Crawl optimization for news publishers (with Barry Adams)

Guest writer Barry Adams shares his considerable expertise on crawl budget, the Crawls Stats report, common errors and ways publisher can optimize crawl budget

Mar 13, 2023

#SPONSORED

Unlock the Power of Google Discover with GDDash.com: Boost Your Traffic Today!

Traditional tools don’t work for News SEO; they check rankings once every 3-5 days, don’t track trends, and don't track Top Stories. NewzDash was developed to fit News SEO needs. Find your true search visibility, uncover important stories and get instant recommendations. Sign up for a demo today.

Hello and welcome back. This week, we’re doing something special: We’re so thrilled to have Barry Adams join us as our first-ever guest writer!

Barry, author of the excellent SEO for Google News newsletter and co-founder of the NESS conference, shares a detailed look at crawl budget for news publishers. He covers:

What is a crawl budget?
The Crawl Stats report;
Common errors;
Optimizations for crawl budget.

Thanks to Barry for sharing his considerable expertise with us! Sign up for his newsletter.

person using macbook pro on table — Photo by Firmbee.com on Unsplash

Join our Slack community to chat SEO any time. We’re on Twitter, Facebook and Instagram, too.

Crawl optimization for news publishers

Crawling is the process search engines use to find new content to include in their search results. For most websites, how search engines crawl their pages isn’t something they need to worry too much about. However, because news publishers often have large and complicated websites, some effort needs to be made to ensure crawlers like Googlebot can easily find your content.

Optimizing your website for crawling allows Google to rapidly discover newly published articles. That means Google can quickly index these articles and start showing them in search results – including Top Stories carousels and other news-specific ranking features.

Publishers need to optimize for crawling because Googlebot doesn’t have unlimited capacity. Crawl budget refers to the total effort a search engine dedicates to crawling your website. It is inite and there are many ways to waste crawl budgets on URLs that don’t add any value to the website’s performance in search.

To optimize crawl budget for your website, you first need to see where that crawl budget is spent. The Crawl Stats report, available in Google Search Console, provides a wealth of information about Googlebot’s crawling of your site.

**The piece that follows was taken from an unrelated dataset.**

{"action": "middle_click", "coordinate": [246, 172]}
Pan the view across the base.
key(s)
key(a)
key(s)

Let’s dig into that report:

Crawl Stats

This report in Search Console can be found under Settings on the left-hand side. On this Settings page, click the “Open Report” to see the Crawl Stats report. That will bring you to a dashboard that shows your website’s high-level crawl metrics:

Here, the most important metric is Average response time (ms). This metric shows how quickly your website serves URLs to Googlebot. Server response time should be fairly quick, because slow-responding websites are also crawled at a much lower rate.

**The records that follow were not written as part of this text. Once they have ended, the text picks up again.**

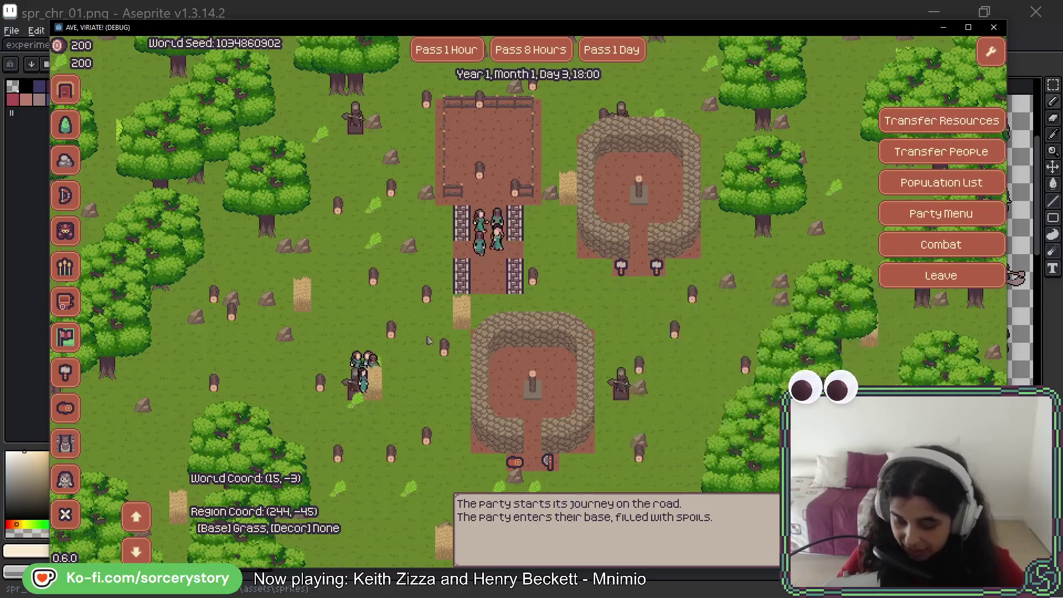
Pass time hour by hour through the night until the clock reads Day 4, 09:00.
click(445, 50)
click(445, 51)
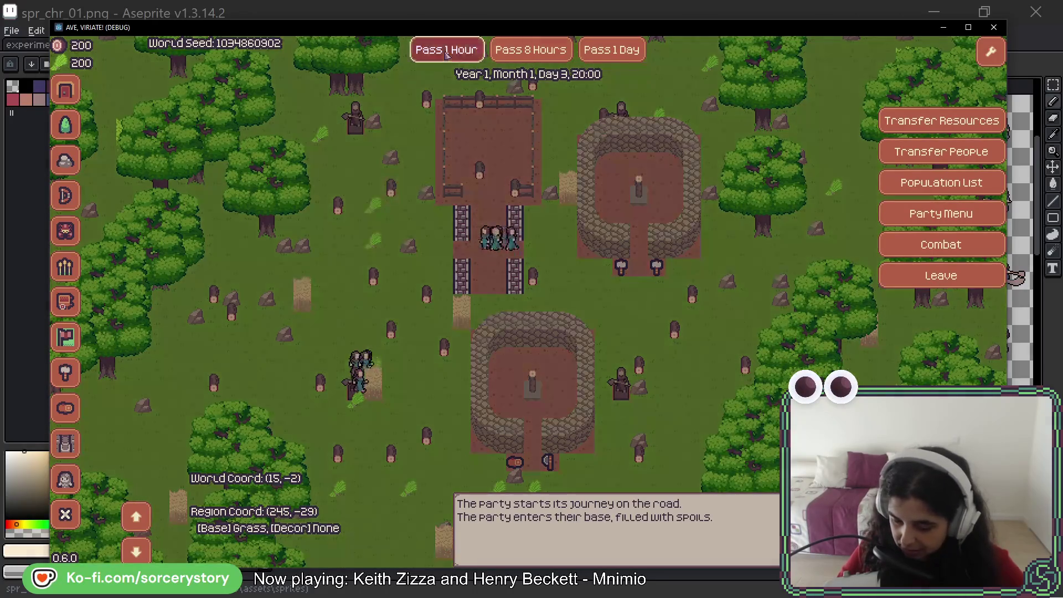
click(446, 51)
click(445, 51)
click(445, 51)
click(446, 51)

There is a strong inverse correlation between response time and crawl requests; if the response time gets higher (so the website gets slower), the number of crawl requests gets lower. That’s because crawl budget is a time-based concept: Googlebot spends a set time on your site. The longer a website takes to respond, the fewer pages that will be crawled.

To optimize crawling, the first thing to do is improve your average response time. This is an easy recommendation to make, but a hard one to implement. Server response times depend on many different factors, all of which are technical, and many of which are not easily improved.

On the whole, response times are improved by aggressive server-side caching and increased server hosting capacity, as well as good use of CDNs to ensure Googlebot doesn’t have to travel the globe to crawl your site.

Pro tip: Googlebot primarily crawls from Google’s California-based data centres.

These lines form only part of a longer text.